China's Video Portals Catch Audiences in Web
Top video portals move into creation and production.
What Chinese video websites have achieved in the past few years is revolutionary. By licensing eye-opening overseas content and offering full coverage of domestic entertainment, they have drawn Chinese audiences, especially the well-educated young, away from television to mobile devices.
As the number of China's online video viewers passed 450 million, nearly half of the entries on Baidu's list of 50 most -watched TV series in the first quarter this year were not broadcast on television. Leading video website iQIYI.com is visited through as many as 130 million mobile devices daily.
"The quantitive change has truly led to qualitative change. And we call this qualitative change independence," iQIYI's CEO Gong Yu said in April during the company's annual marketing conference in Hainan.
To rely less on programs made by others, iQIYI is speeding up efforts to make its own.
It has a new production company with three studios led by industry veterans including former CCTV host and producer Ma Dong. Last month the website announced a long-term plan to produce an array of Internet series and entertainment shows.
As the government steps up its fight against piracy, the number of China's video websites has decreased from about 300 to only a dozen. The price of licensing a local show has increased accordingly - by tenfold to as much as 1 million yuan for a hit show.
More pressure comes from the fact that a TV show is usually licensed to multiple online platforms, so it's hard for a single website to maintain audience loyalty.
So its more cost-effective for video websites to produce their own programs, a task even more urgent after traditional broadcaster Hunan TV launched a new-media platform called Mango TV to carry its own shows.
The notion that Internet-produced series can be widely accepted by Chinese audiences gained credence with Diors Man, a Sohu.com production that parodies pop culture and topical social issues with cheeky humor. The show's three seasons have been viewed more than 700 million times.
After adopting a "dream works" strategy in 2013, Sohu will reportedly invest twice as much this year and aims to raise the view counts of its self-made content fourfold. The content will include full-length plays and reality shows made by local talent and top South Korean production teams.
Youku Tudou said it will invest 300 million yuan ($48 million) in making its own programs. Tencent Video is planning joint efforts with the country's top production companies to adapt the most popular Web fiction into 500 episodes of Internet plays.
Statistics from industry consultancy EntGroup show China's major video websites are expected to produce 1,500 to 1,700 episodes of self-made dramas this year, an increase of 45 percent over 2013. Yet the quality of most Chinese Internet productions is hardly compelling.

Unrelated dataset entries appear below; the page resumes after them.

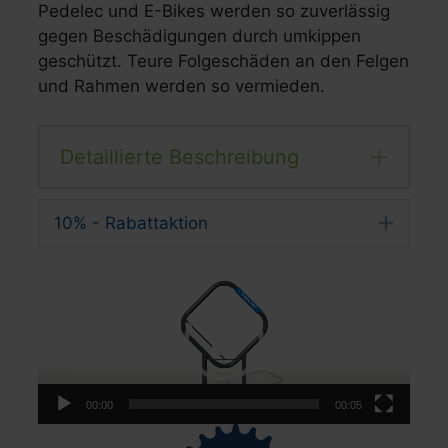
Pedelec und E-Bikes werden so zuverlässig
gegen Beschädigungen durch umkippen
geschützt. Teure Folgeschäden an den Felgen
und Rahmen werden so vermieden.
Detaillierte Beschreibung
Expa
10% - Rabattaktion
Expa
Video-
Player
00:00
00:05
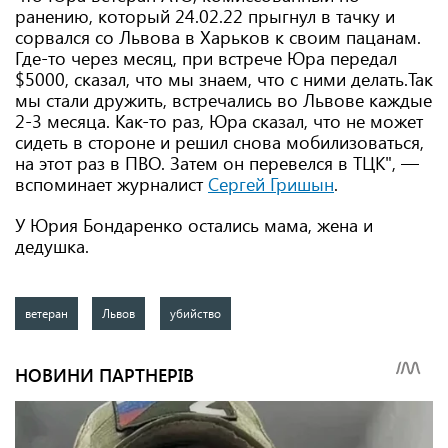
ранению, который 24.02.22 прыгнул в тачку и
сорвался со Львова в Харьков к своим пацанам.
Где-то через месяц, при встрече Юра передал
$5000, сказал, что мы знаем, что с ними делать.Так
мы стали дружить, встречались во Львове каждые
2-3 месяца. Как-то раз, Юра сказал, что не может
сидеть в стороне и решил снова мобилизоваться,
на этот раз в ПВО. Затем он перевелся в ТЦК", —
вспоминает журналист
Сергей Гришын
.
У Юрия Бондаренко остались мама, жена и
дедушка.
ветеран
Львов
убийство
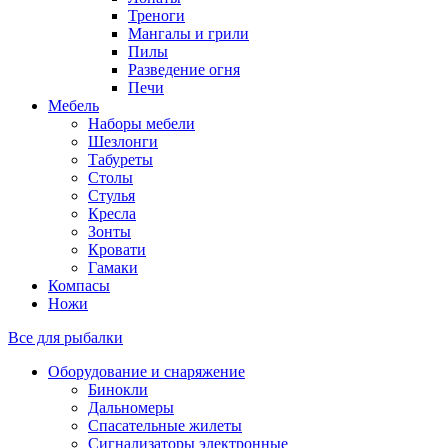
Треноги
Мангалы и грили
Пилы
Разведение огня
Печи
Мебель
Наборы мебели
Шезлонги
Табуреты
Столы
Стулья
Кресла
Зонты
Кровати
Гамаки
Компасы
Ножи
Все для рыбалки
Оборудование и снаряжение
Бинокли
Дальномеры
Спасательные жилеты
Сигнализаторы электронные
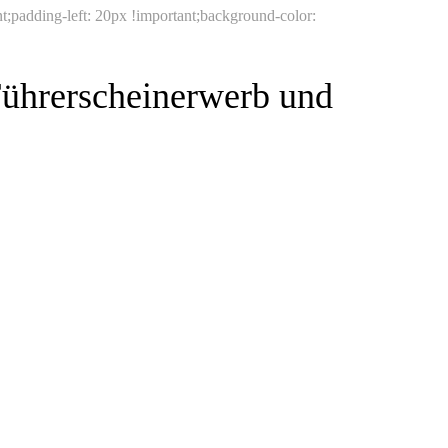
t;padding-left: 20px !important;background-color:
Führerscheinerwerb und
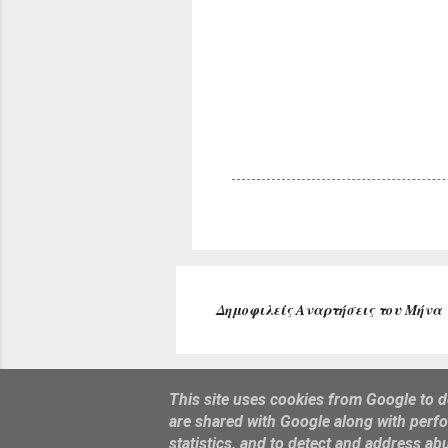
Δημοφιλείς Αναρτήσεις του Μήνα
This site uses cookies from Google to de
are shared with Google along with perfo
statistics, and to detect and address ab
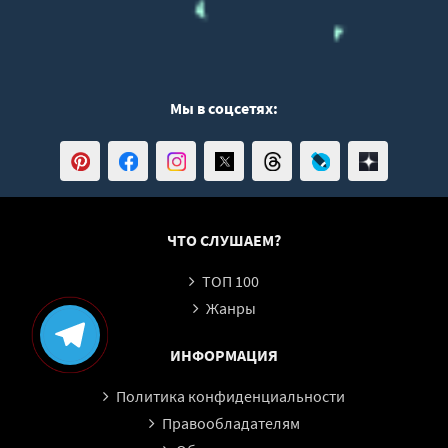
Мы в соцсетях:
ЧТО СЛУШАЕМ?
ТОП 100
Жанры
ИНФОРМАЦИЯ
Политика конфиденциальности
Правообладателям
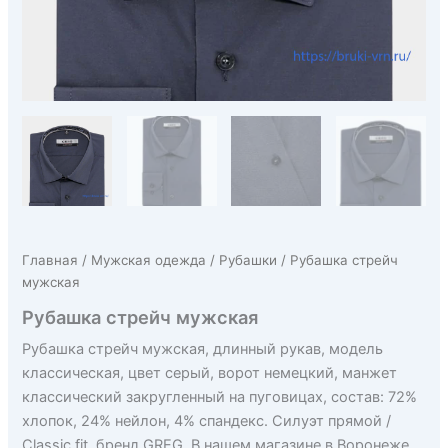
Главная
/
Мужская одежда
/
Рубашки
/ Рубашка стрейч
мужская
Рубашка стрейч мужская
Рубашка стрейч мужская, длинный рукав, модель
классическая, цвет серый, ворот немецкий, манжет
классический закругленный на пуговицах, состав: 72%
хлопок, 24% нейлон, 4% спандекс. Силуэт прямой /
Classic fit, бренд GREG. В нашем магазине в Воронеже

"Because the Internet has a relatively free environment for creation, most productions play edge ball with erotic and supernatural subjects. Some of them end up being plain and cliched. They can hardly appeal to a wide audience," said Yang Shuting, analyst with EntGroup.
Some video websites are now planning to invest in self-made content that is far from "big moves", said Peng Kan, a consultant with Legend Media. China's TV industry is booming and high-rated channels are willing to spend as much as 250 million yuan on a single talent show.
Though many Internet productions lack originality, Tina Ma, chief producer at Tencent Video, said websites willing to invest generously in original creations with star-studded programs made by the industry's top-notch talent will be successful.
Earlier this year Tencent itself produced a star-studded ghost-themed mini series titled Blind Spot. Directed by Danny Pang and starring Canada-born Hong Kong pop star Edison Chan, it was viewed a record-setting 30 million times in the three days after its release.
Liu Chun, former head of Phenix TV who has recently joined iQIYI as a producer, said Internet productions have been embracing some positive changes - full-length dramas are taking over unit series, professional productions are replacing amateur work and the subjects are becoming more diverse.
Though works of high influence and quality are still rare, they are slowly drawing the attention of advertisers.
Last year a local smartphone company spent 20 million yuan on product placement in the Tencent Video production Happy E-LIFE . Also on Tencent Video, two upcoming shows this year have attracted a record-setting 30 million yuan in sponsorship from a local furniture firm.
Several entertainment shows on Youku.com had their name rights sold to high-profile brands such as Infiniti and Mercedes Benz.
"But in general, original Internet creations are underestimated in terms of advertising value. Most Internet plays haven't tapped the hidden advertising value that matches their view counts," said Ma with Tencent.